→ O que fazer: Transcreva sem alterações as linhas entre a que contém "What is the range" e a que contém "What is the difference", incluindo as duas, e não inclua as imagens na resposta.

→ Informações:
= = =

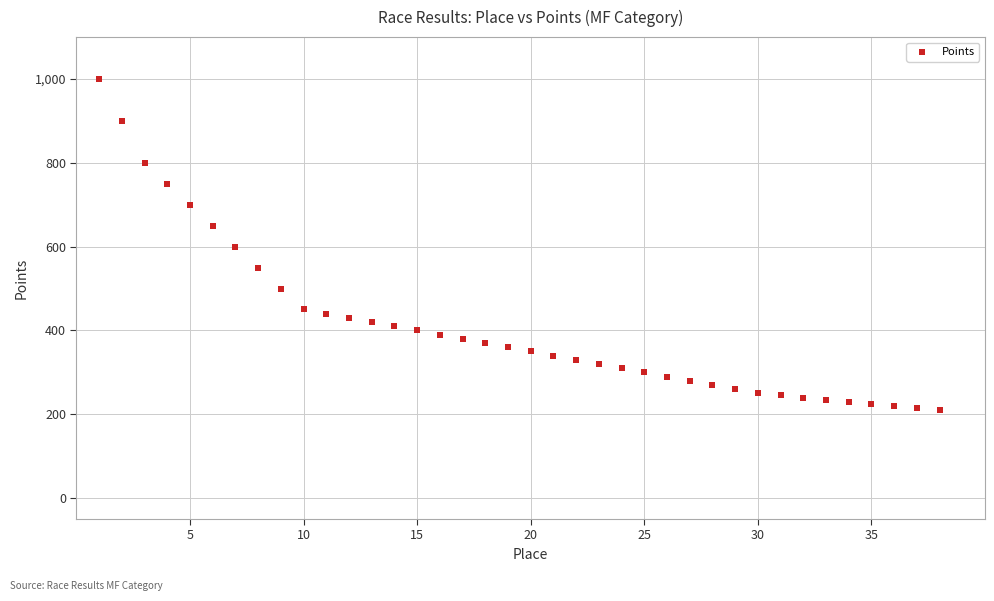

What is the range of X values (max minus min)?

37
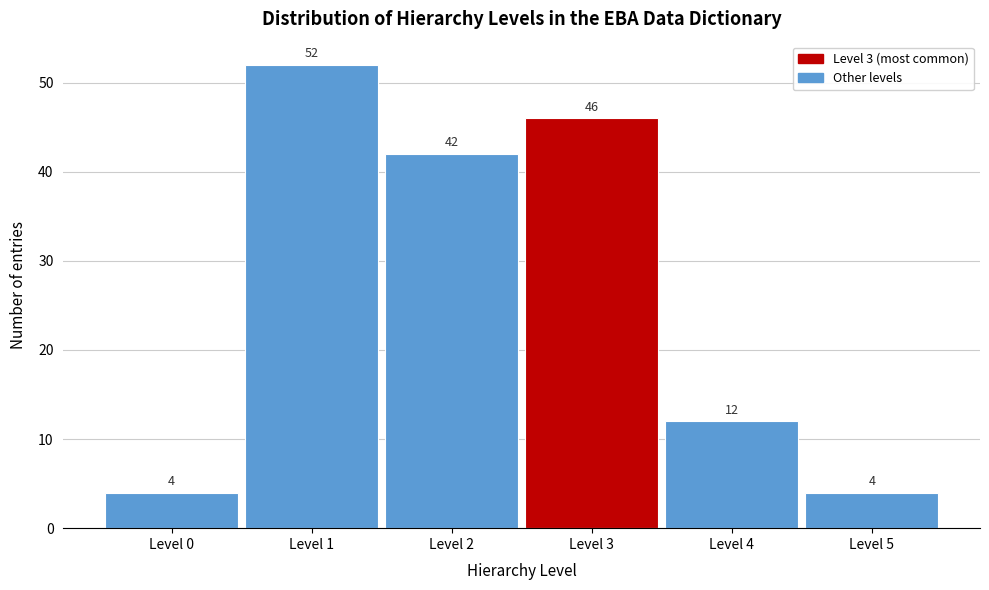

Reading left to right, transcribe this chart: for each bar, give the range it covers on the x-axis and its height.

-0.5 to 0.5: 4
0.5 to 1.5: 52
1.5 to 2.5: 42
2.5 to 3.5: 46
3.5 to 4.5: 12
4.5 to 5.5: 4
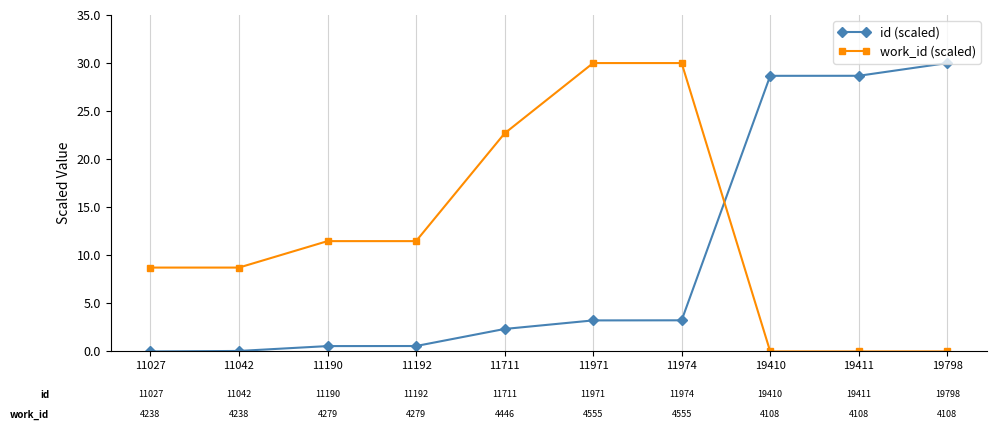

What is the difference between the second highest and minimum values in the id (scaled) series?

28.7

= = =

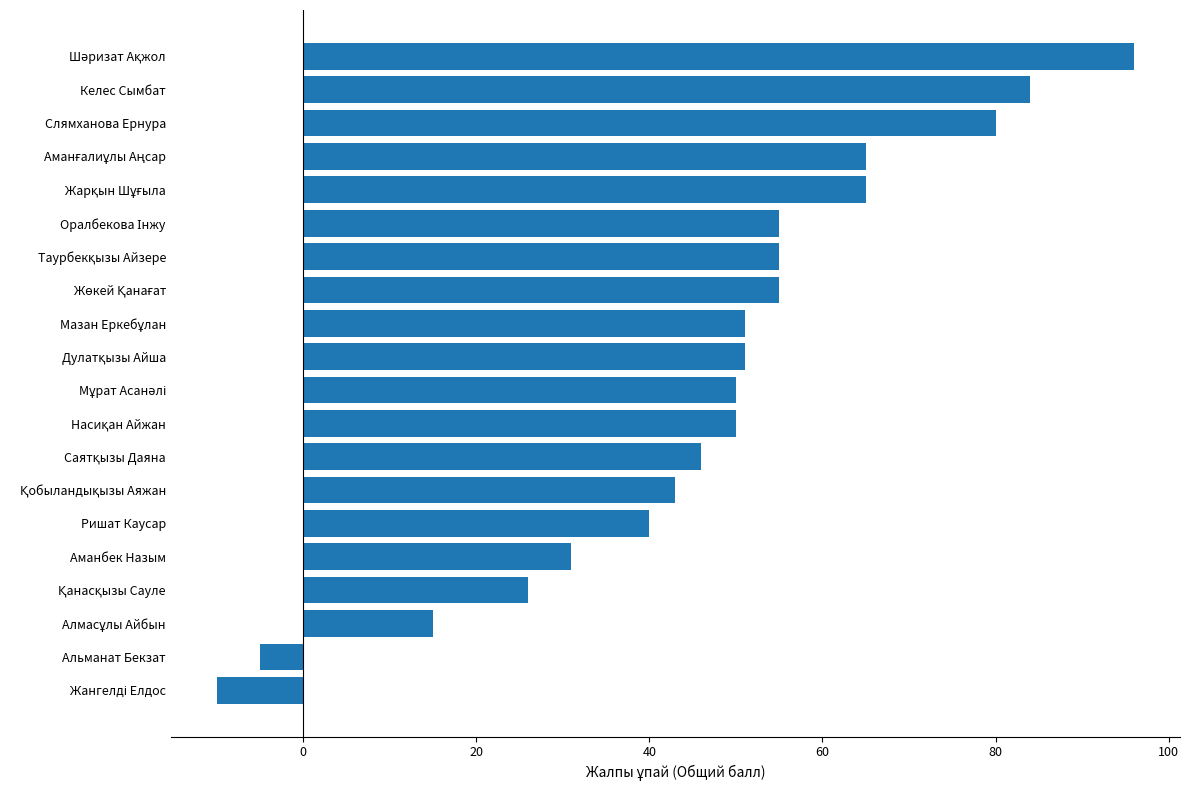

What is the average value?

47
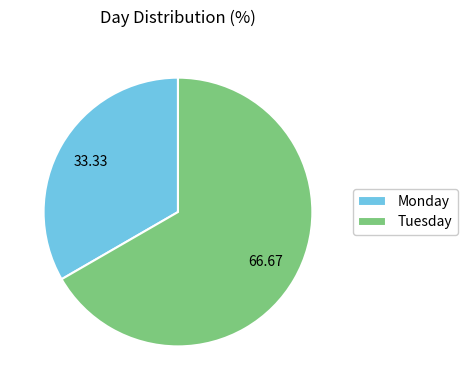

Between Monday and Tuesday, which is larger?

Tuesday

= = =

→ Resposta do exercício:
What is the range of X values (max minus min)?

37

Reading left to right, transcribe this chart: for each bar, give the range it covers on the x-axis and its height.

-0.5 to 0.5: 4
0.5 to 1.5: 52
1.5 to 2.5: 42
2.5 to 3.5: 46
3.5 to 4.5: 12
4.5 to 5.5: 4

What is the difference between the second highest and minimum values in the id (scaled) series?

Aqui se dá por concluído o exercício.